Constatando que as acusações eram falsas e que, além do mais, a postura da progenitora não iria sofrer alteração – e, portanto, que esta mãe jamais iria permitir que a menina estabelecesse uma relação de proximidade com o pai – as equipas técnicas de assessoria ao tribunal recomendaram ao juiz, em meados de agosto, que entregasse a menina ao pai.

O tribunal nada decidiu – afinal de contas, estávamos em Agosto - e a equipa de apoio ao tribunal voltou a recomendar ao juiz, no início de setembro, que se fizesse a entrega da criança ao pai. Entretanto, o progenitor não mais viu ou falou com a menina, pois a mãe não o permite e o tribunal nada fixou.

Um mês e meio após a primeira recomendação da equipa técnica ao tribunal, realizou-se uma conferência de pais. Esperançado, o pai compareceu em tribunal animado da certeza que, em face da opinião unânime dos técnicos e peritos, e tendo em conta que já se havia passado um mês e meio sobre as últimas visitas à menina, se registaria uma alteração e, finalmente, poderia estar com a sua filha.

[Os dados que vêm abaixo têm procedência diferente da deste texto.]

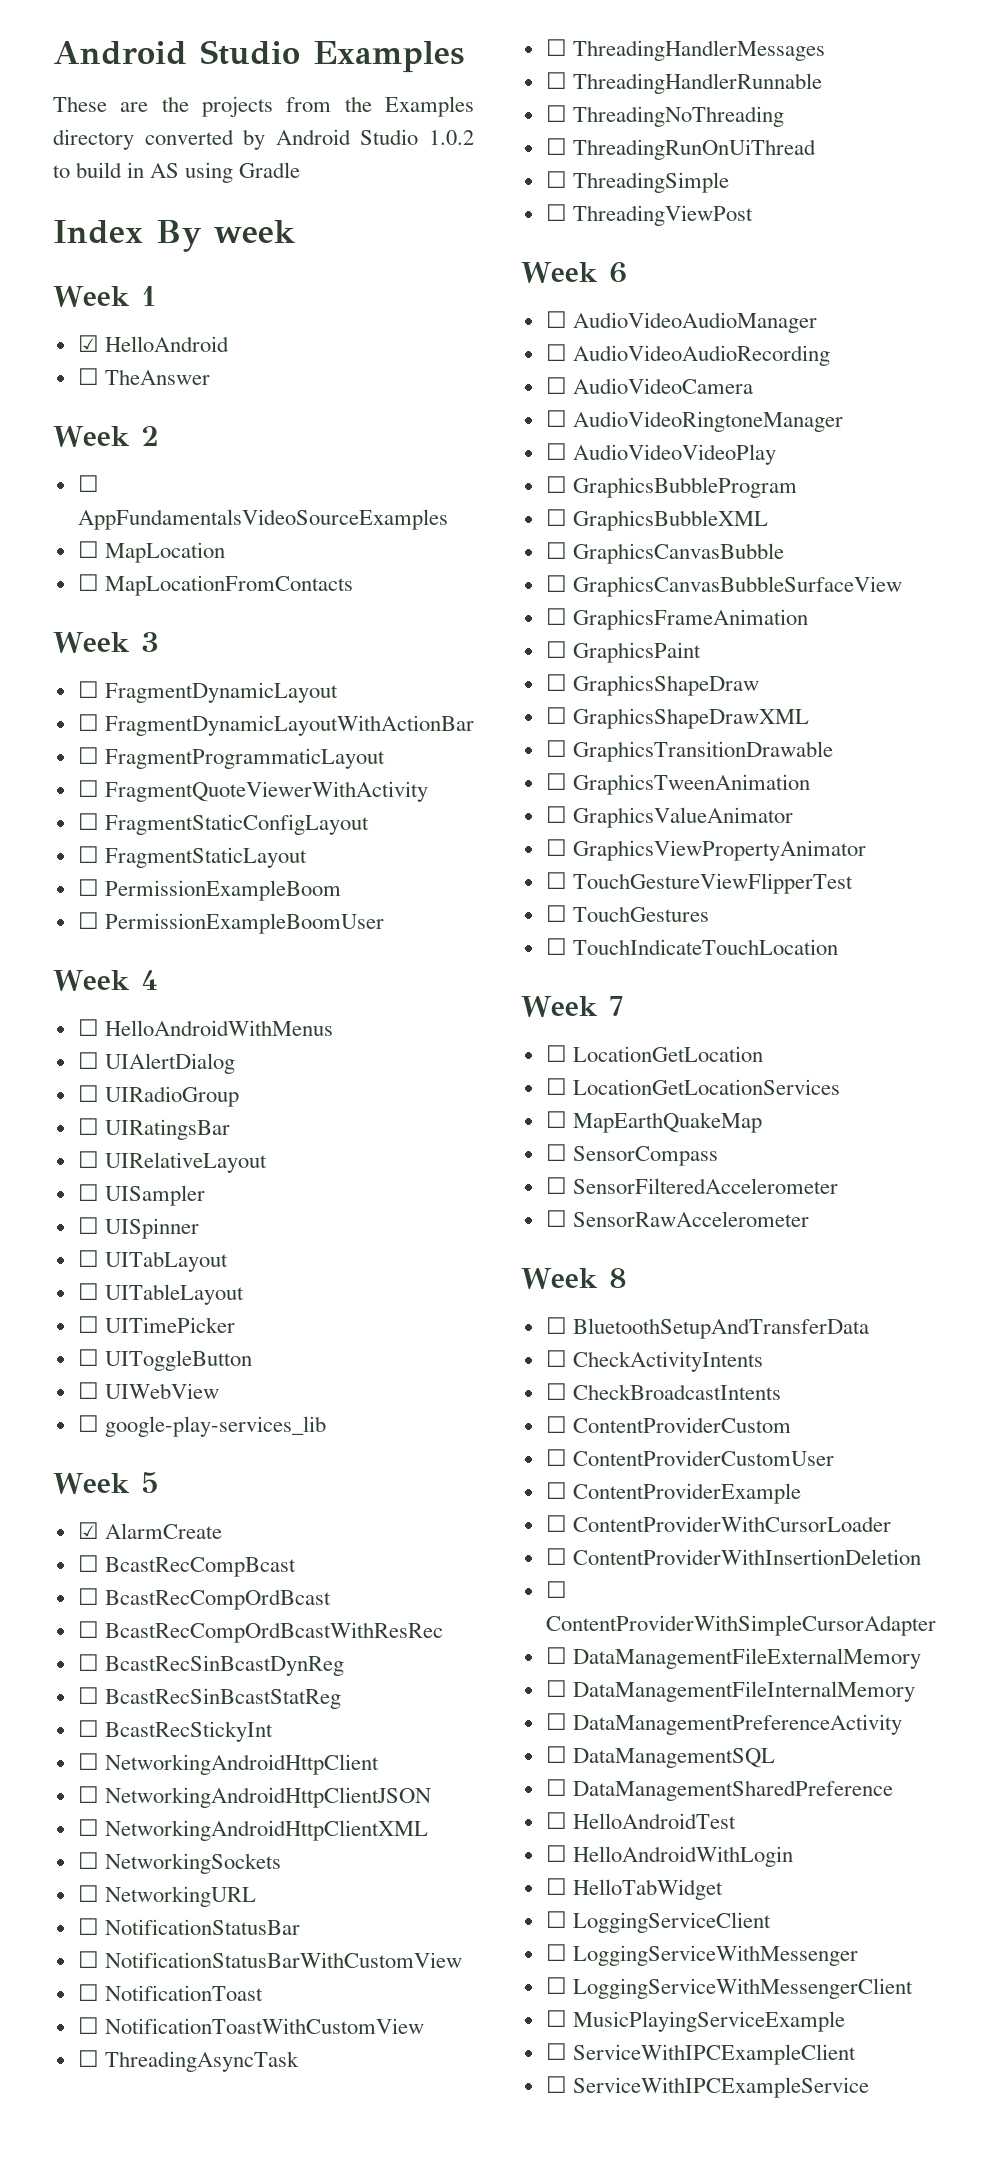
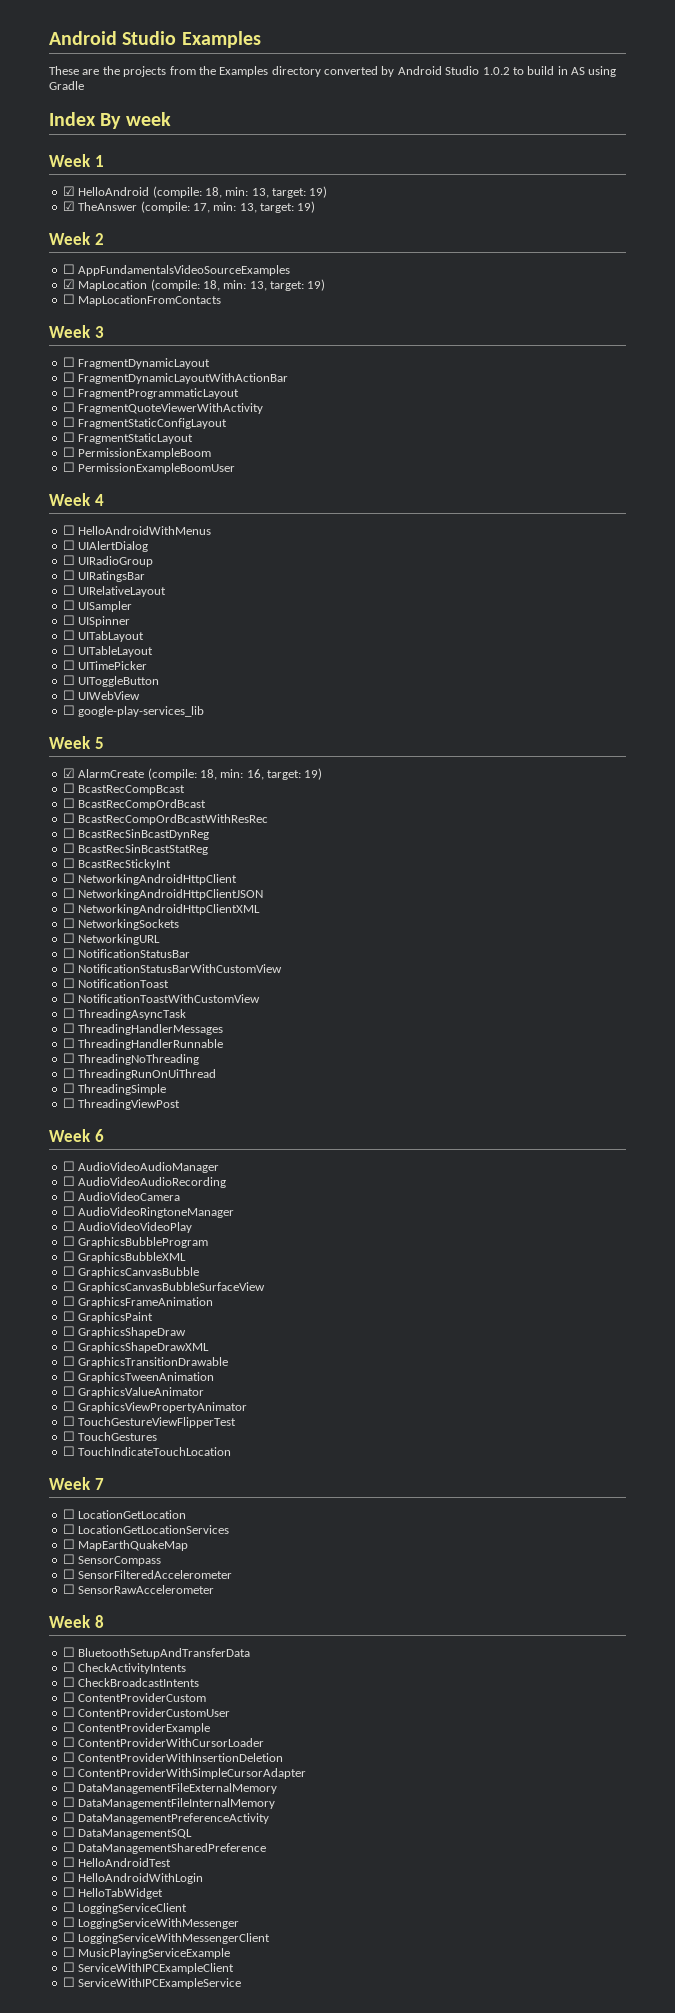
[77,368,210,385] // ☐ TheAnswer -> [152,186,328,198] [62,201,316,213] (compile: 18, min: 13, target: 19) // ☑ TheAnswer (compile: 17, min: 13, target: 19)
[77,541,99,558] ☐ -> [62,279,75,289] ☑
(225, 552) none -> [150,279,326,291] (compile: 18, min: 13, target: 19)
(222, 1531) none -> [147,768,323,780] (compile: 18, min: 16, target: 19)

Não foi assim. Afinal, o tribunal não iria tomar naquele dia qualquer providência sobre a entrega da menina ao pai ou sequer sobre os contactos entre ambos. O propósito da conferência de pais era antes apurar por que motivo não pagou ele metade das mensalidades da creche que a menina frequentou durante o ano letivo findo (!) Creche onde a mãe a colocou, refira-se, à revelia e contra a vontade do pai! E nisto se passou uma hora ou mais do precioso tempo de juízes, procuradores, advogados e partes… a discutir uma pretensa dívida de poucas centenas de euros.

A decisão pela qual o pai anseia e de que a menina necessita ficará para mais tarde.

Neste contexto, importa sublinhar que o tempo dos tribunais é um, o dos adultos é outro e o de uma criança de 3 anos, outro ainda. Na perspetiva da criança, o “desaparecimento” do pai durante 50 dias pode facilmente potenciar sentimentos de rejeição e abandono. E, à medida que o tempo passa, estes sentimentos tendem a acentuar-se, com impacto negativo no bem-estar da criança e na relação afetiva com o pai. O prognóstico piora com a passagem do tempo. É, por isso, urgente todos nós, nos tribunais de família, começarmos a funcionar no tempo das crianças.